Their confusion is hardly surprising. The station building behind us, a sad relic of the past century, its brickwork crumbling, isn’t open. The windows are filthy, the once-elegant wooden doors have been firmly locked against would-be travellers. And there is no GO employee around to ask. Not one, even in the GO bus station next door. All that’s available to guide the uninitiated are two white machines standing on the platform, looking a bit battered by the elements, with instructions for obtaining tickets that I find hard to follow myself.

I tell the bewildered couple with a wry laugh that this is only the third or fourth time I’ve taken the GO into Toronto from Guelph, but I THINK a train will arrive in about 15 minutes. I’m not sure, though. Also, if they put a credit card into one of the machines, it will spit out tickets for them. But then another woman waiting on the platform interjects: “No, no, they have to get a Presto card or have an E-ticket.”
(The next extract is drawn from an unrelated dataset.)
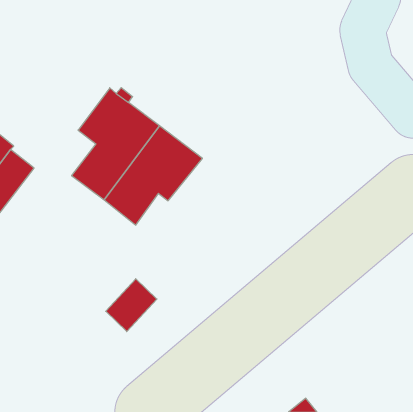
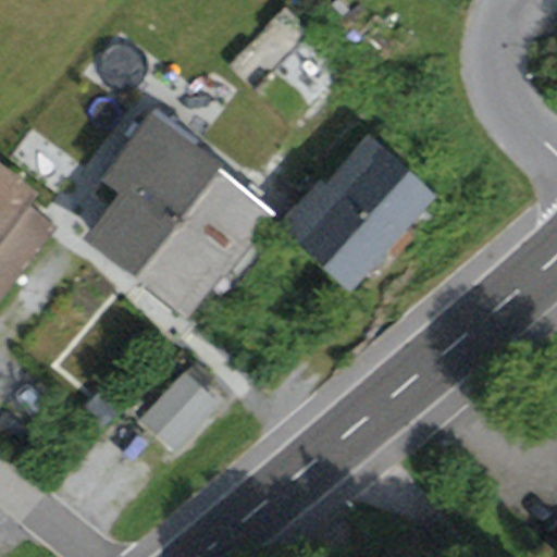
building: none -> [281,140,428,284]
Presto? More confusion. She tries to help them at the machine. A crowd gathers. There’s much grumbling about how the station is never open, waiting on the platform is freezing in winter, the Presto machines often don’t work and you can’t even get into the toilets. Then the train roars in and we all hurriedly scramble aboard. The couple disappear up the stairs into the double-decker carriage. I don’t know if they managed to figure out the puzzling Presto in time. But I suspect that they didn’t and they travelled without paying. Not because they wanted to, but because they didn’t have any choice.
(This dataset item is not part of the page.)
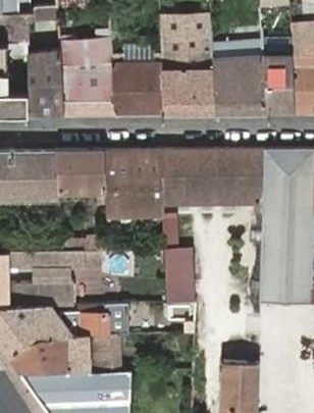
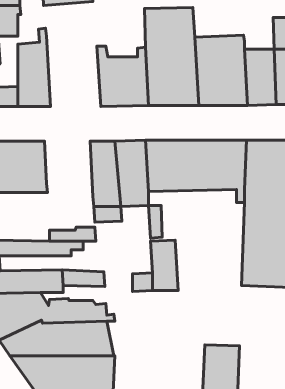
building: [59,30,115,115] -> none
building: [57,151,107,208] -> none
This, folks, is the state of public transit in the hinterland of Ontario. Hard-to-understand machines. No one around to ask. And as for calling GO to find out train schedules and how to buy tickets? Well, you can try. But you’ll wait ages for an operator to answer your call, and in the meantime, there’s a barrage of incomprehensible AI-generated information blasting in your ear. Getting the right information online is no easy feat either.

To be fair, GO trains are spotless (I’ve never travelled in such clean, litter-free carriages). So are the tracks and station platforms. And when, uncertain what to do or where to go, and I’ve managed to find a GO employee to ask, they have been uniformly pleasant and helpful. But why is the communication so bad? Why, when the GTA is clogged with cars and more and more of us want to stop driving into Toronto, do they make it so difficult for people who are unfamiliar with their procedures to get information?
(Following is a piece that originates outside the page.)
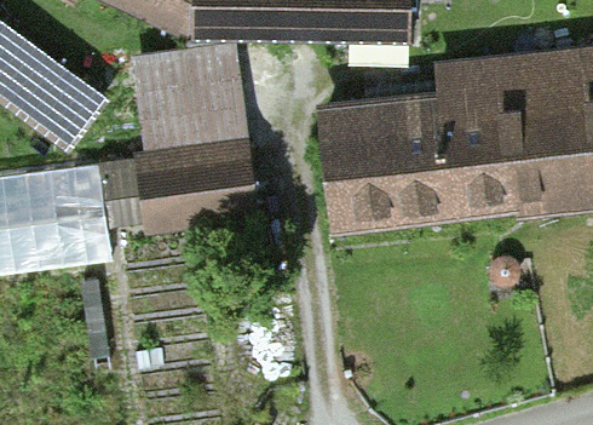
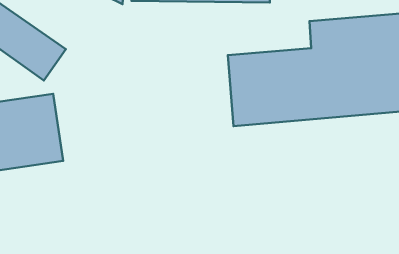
building: [142,50,251,195] -> none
The problem, no doubt, is insufficient funds to hire more people, a familiar cry everywhere. But instead of mouthing pie-in-the-sky nonsense about putting a tunnel under Toronto, it’s surely time that our car-loving Premier Doug Ford turned his attention to improving access to outlying locations like Guelph, so we can stop feeling that we have no choice but to drive into the city.

How about it, Premier? Pony up some more cash for GO. They undoubtedly need it. I’m sure I don’t need to remind you of the well-known fact that the world’s most livable cities have good public transit.

Right now, what we have in Toronto and the GTA is — sorry to say — pathetic.